La trêve fut en effet signée dans l'église d'Esplechin le lundi 25 septembre 1340. Les négociateurs furent de la part du roi de France: Jean roi de Bohême et comte de Luxembourg, Adolphe évêque de Liége, Raoul duc de Lorraine, Amé comte de Savoie, Jean comte d'Armagnac;—de la part du roi d'Angleterre: le duc de Brabant, le duc de Gueldre, le marquis de Juliers, le comte de Hainaut et Jean de Hainaut sire de Beaumont. Rymer, Fœdera, vol. II, p. 1135.

[248] Le 27 septembre 1340, congé général fut donné aux gens d'armes de l'host de Bouvines «excepté à aucuns qui en garnison demeurèrent à Tournay, le siége des ennemis estant devant la ville, lesquels ont pris gages jusques au 1er octobre 1340 par grace du roi.» De Camps, 83, fo 350.

Le 13 octobre 1340, Philippe de Valois était à l'abbaye de Moncel (auj. hameau de Pont-Point, Oise, arr. Senlis, c.

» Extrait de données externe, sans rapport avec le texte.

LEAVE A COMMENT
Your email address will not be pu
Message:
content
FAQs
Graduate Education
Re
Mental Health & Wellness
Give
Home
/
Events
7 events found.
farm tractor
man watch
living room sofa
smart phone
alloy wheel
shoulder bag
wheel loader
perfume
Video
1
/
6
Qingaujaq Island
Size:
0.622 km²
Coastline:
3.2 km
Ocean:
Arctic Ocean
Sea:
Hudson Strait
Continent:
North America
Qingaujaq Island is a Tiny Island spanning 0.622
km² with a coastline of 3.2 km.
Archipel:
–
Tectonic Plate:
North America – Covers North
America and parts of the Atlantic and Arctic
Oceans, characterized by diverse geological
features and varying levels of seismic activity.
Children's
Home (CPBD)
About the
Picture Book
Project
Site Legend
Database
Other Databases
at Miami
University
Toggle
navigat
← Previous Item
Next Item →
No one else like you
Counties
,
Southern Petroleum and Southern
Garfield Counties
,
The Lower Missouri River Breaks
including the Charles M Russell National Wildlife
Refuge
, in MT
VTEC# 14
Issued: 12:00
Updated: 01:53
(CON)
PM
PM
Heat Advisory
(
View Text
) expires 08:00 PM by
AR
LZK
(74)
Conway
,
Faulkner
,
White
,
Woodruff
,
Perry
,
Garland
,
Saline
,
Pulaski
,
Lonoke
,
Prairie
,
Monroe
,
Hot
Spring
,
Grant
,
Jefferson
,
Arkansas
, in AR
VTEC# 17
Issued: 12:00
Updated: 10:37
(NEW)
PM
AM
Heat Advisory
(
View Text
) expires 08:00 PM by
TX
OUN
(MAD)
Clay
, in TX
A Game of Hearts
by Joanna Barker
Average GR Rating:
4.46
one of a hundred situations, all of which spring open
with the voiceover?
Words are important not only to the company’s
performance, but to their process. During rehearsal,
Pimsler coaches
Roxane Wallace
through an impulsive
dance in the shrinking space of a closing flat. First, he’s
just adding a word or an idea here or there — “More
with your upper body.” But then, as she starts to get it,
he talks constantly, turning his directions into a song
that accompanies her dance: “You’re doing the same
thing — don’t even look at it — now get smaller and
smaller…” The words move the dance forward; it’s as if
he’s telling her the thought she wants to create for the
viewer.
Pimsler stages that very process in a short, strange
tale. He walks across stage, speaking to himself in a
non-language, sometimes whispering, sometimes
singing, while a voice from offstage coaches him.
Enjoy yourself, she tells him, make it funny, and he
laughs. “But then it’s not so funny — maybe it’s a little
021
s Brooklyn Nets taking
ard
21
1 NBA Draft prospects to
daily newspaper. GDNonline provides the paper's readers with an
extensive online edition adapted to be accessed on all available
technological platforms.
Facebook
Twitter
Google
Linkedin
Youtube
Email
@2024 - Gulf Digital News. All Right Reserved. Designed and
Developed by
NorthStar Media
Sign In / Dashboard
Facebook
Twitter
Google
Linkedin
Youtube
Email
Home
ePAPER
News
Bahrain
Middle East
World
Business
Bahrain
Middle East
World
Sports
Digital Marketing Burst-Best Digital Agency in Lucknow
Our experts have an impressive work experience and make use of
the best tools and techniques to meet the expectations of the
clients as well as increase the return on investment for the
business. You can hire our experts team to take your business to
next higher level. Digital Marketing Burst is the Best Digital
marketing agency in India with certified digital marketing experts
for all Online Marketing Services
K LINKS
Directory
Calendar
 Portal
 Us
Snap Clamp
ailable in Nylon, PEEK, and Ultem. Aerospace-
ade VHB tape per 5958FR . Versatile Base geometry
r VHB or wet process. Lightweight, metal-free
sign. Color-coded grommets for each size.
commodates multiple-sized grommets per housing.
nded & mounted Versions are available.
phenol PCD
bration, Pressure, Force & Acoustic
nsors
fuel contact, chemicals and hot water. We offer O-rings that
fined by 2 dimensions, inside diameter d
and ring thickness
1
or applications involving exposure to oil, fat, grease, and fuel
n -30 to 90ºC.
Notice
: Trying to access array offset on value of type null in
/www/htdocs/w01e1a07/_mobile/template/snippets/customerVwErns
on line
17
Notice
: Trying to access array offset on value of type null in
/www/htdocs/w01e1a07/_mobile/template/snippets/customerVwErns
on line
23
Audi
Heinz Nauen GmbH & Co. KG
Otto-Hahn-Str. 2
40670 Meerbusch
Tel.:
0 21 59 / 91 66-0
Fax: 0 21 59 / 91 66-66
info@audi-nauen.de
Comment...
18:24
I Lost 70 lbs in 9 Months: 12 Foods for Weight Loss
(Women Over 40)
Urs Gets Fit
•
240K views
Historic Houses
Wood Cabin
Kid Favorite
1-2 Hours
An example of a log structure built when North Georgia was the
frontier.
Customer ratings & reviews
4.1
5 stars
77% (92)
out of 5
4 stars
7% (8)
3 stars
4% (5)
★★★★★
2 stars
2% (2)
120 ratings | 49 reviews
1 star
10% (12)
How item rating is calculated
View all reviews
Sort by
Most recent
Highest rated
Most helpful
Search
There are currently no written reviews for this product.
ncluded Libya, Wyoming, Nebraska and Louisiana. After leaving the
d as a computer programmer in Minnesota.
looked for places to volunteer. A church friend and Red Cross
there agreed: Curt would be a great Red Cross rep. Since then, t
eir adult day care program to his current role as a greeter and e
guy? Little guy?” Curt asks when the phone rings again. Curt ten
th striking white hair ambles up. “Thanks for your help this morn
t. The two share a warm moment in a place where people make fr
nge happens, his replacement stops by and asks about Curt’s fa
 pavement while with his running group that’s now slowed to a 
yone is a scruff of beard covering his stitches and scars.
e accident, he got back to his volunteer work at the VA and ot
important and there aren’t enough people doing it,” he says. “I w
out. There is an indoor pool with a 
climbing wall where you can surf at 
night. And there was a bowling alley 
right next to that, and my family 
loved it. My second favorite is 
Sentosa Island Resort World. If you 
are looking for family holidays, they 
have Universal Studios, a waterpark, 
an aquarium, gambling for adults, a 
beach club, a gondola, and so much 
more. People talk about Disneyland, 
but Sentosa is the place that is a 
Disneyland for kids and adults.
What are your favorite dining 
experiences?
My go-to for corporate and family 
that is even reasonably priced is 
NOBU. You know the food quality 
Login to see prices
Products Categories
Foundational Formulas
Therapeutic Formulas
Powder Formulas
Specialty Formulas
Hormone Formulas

Pont-Sainte-Maxence), ainsi que l'atteste une charte où il accorde aux religieuses, abbesse et couvent du dit lieu «le droit de prendre annuellement vint milliers de fagos en la vente ou ès ventes d'aucun ou d'aucuns marcheans de la forest de Halate.» Arch. de l'Empire, Sect. hist., JJ73, p. 157, fo 129 vo.

[249] Cf. Jean le Bel, chap. XLVI, t. I, p. 225 à 236.